Robert Gordon Menzies had a word to say about academic freedom, back in 1939 in an address at the old Canberra University College: ‘I have never been able to understand the notion of a heresy hunt at a University. It may be necessary under some circumstances in an organised society to set some limits on what a member of that society may say or do. But he must never be prevented from coming at the truth… I am so definite on this that to me a rugged honesty of mind that does not shrink from the truth when it comes upon it in its path has always seemed the noblest of virtues; a glib dishonesty of mind which argues to a predetermined conclusion, determined in the light of passion or prejudice or selfishness, has always seemed to me the most contemptible of vices.’

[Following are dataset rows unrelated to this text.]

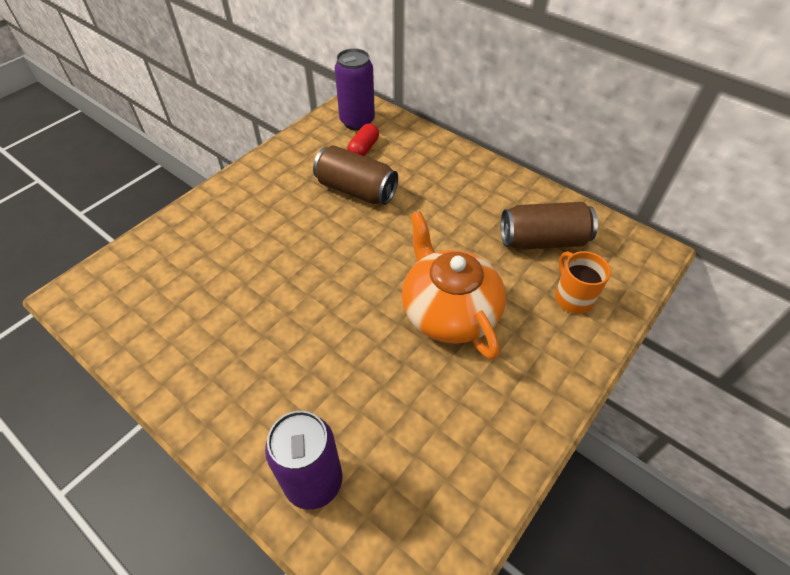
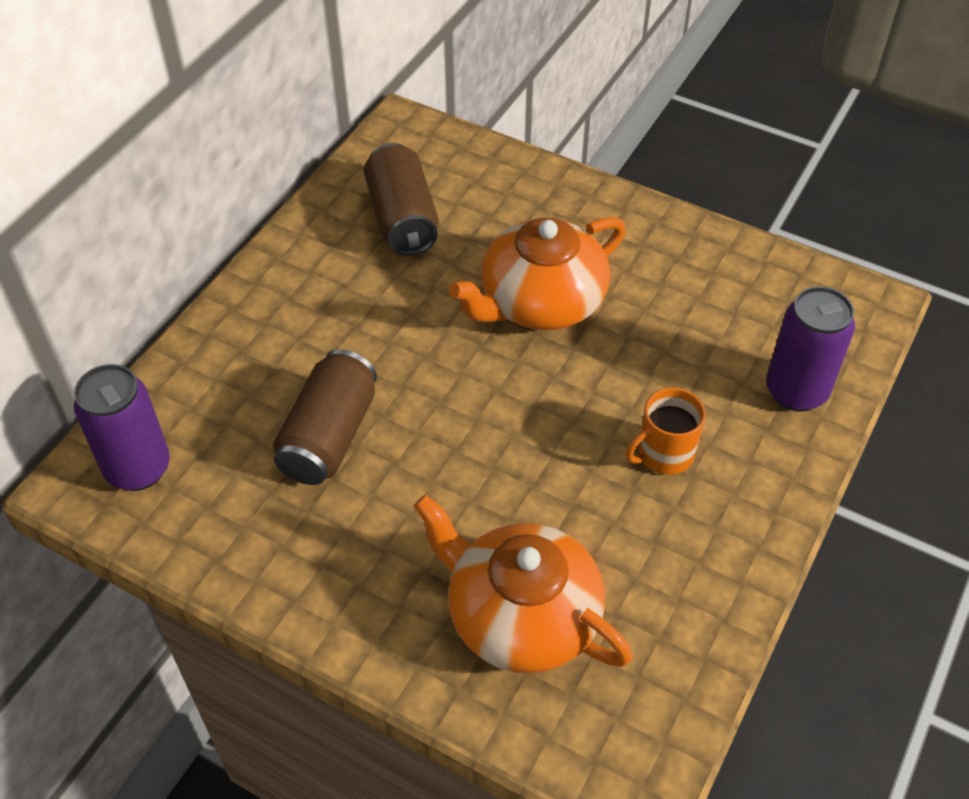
camera: 100 degrees left, 0 degrees up
red capsule [348,123,379,156] -> none
orange mug [555,251,611,314] -> orange mug moved to [626,387,706,475]
none -> orange teapot [413,495,633,673]

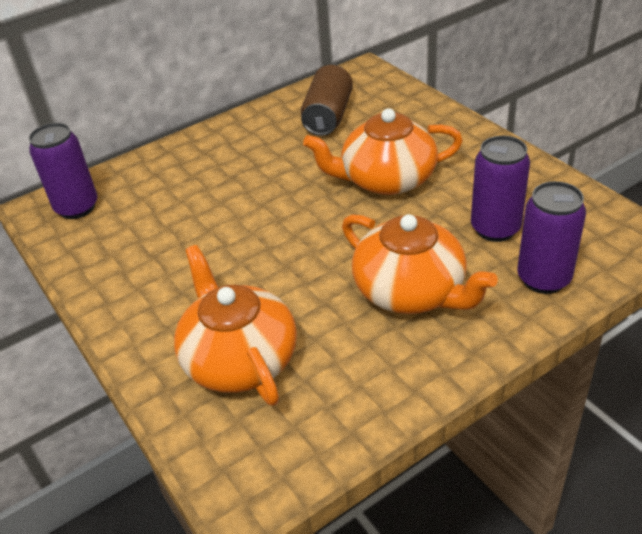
camera: 30 degrees right, 10 degrees down
brown can [273,349,377,485] -> none
orange mug [626,387,706,475] -> orange teapot [342,214,498,314]
none -> purple can [471,136,530,242]

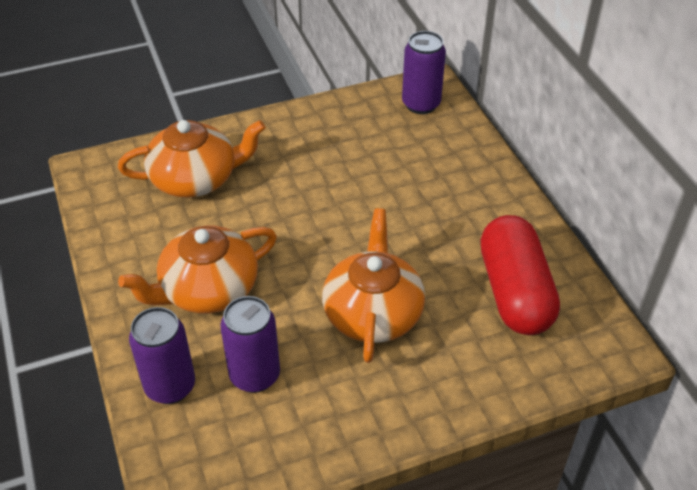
camera: 100 degrees right, 5 degrees up
brown can [301,65,353,136] -> red capsule [480,215,560,335]

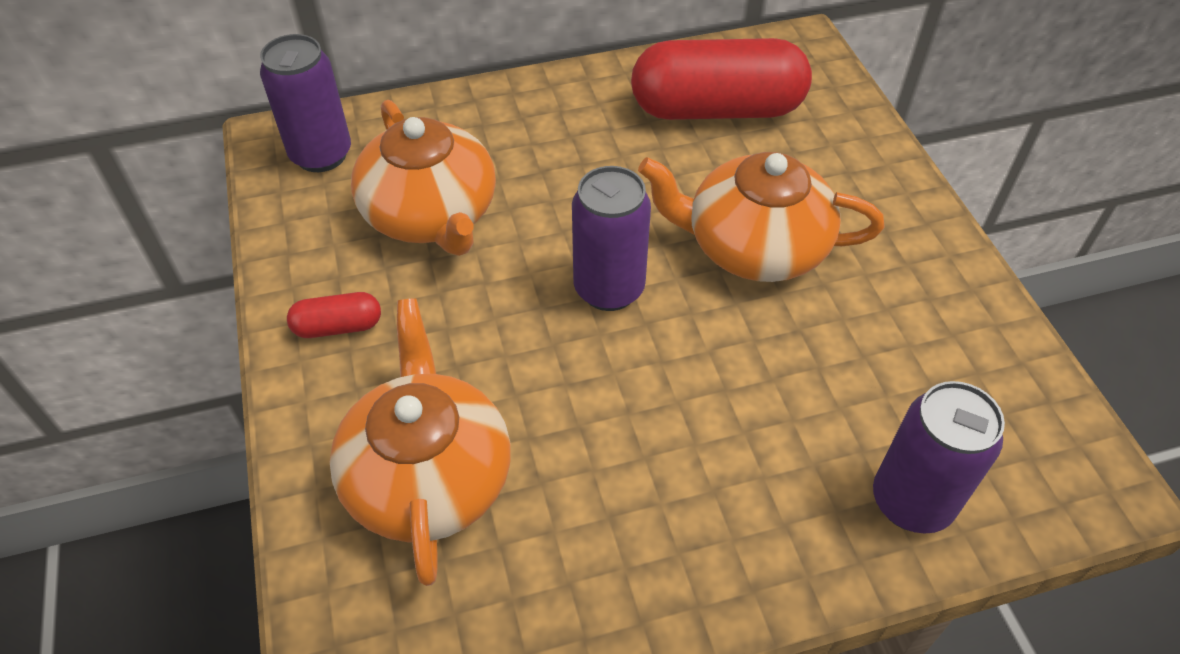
camera: 85 degrees left, 5 degrees up
orange teapot [118,226,277,314] -> orange teapot moved to [351,100,496,256]
purple can [220,296,280,393] -> purple can moved to [572,166,651,311]
none -> red capsule [287,292,381,338]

Writing in the Wall Street Journal the American scholar Walter Russell Mead discusses the growing persecution of Christians in the Middle East. Under Saddam Hussein 1.5 million Christians lived in Iraq. Now there are about 175,000. The West has three options. One is to ‘fort them up’ in formidable redoubts. Another is to help them escape to new homes around the world. A third is to ‘wring our hands and weep piously as the ancient Christian communities in Syria and Iraq are murdered, raped and starved into oblivion, one by one.’ This, Mead says, is the option we will probably adopt.

Weedy, provincial, derivative, tatty, lightweight were among the terms London critics used to describe the selection of 200 years of Australian art presented at the Royal Academy last year. Looking at one acclaimed (and popular) painting was likened to standing under ‘a cascade of diarrhoea’. So it is of some interest to see that another international exhibition of Australian art has found a better reception in the United States. ‘A Centenary of Australian War Art’ – 41 paintings from the Australian War Memorial – has just ended its exhibition of six months in Washington DC and is now moving to Kansas City for a further six months. Writing in the choosey New York magazine New Criterion, American critic Bruce Cole particularly notes Arthur Streeton’s Cathedral Interior, Alan Moore’s Troops Unloading the Death Wagon, Horace Moore-Jones’ haunting watercolours of Gallipoli, and Jon Cattapan’s night vision paintings of patrols in East Timor. He hopes that in 2017 when the US marks it centenary of participation in World War1, there will be American exhibitions ‘of equal value.’

At a forum on German cinema, held at the Goethe Institute during the German film festival, the question came up of when will German film-makers finally recover from ‘the Swastika years’. A German critic on the panel immediately answered: ‘Never!’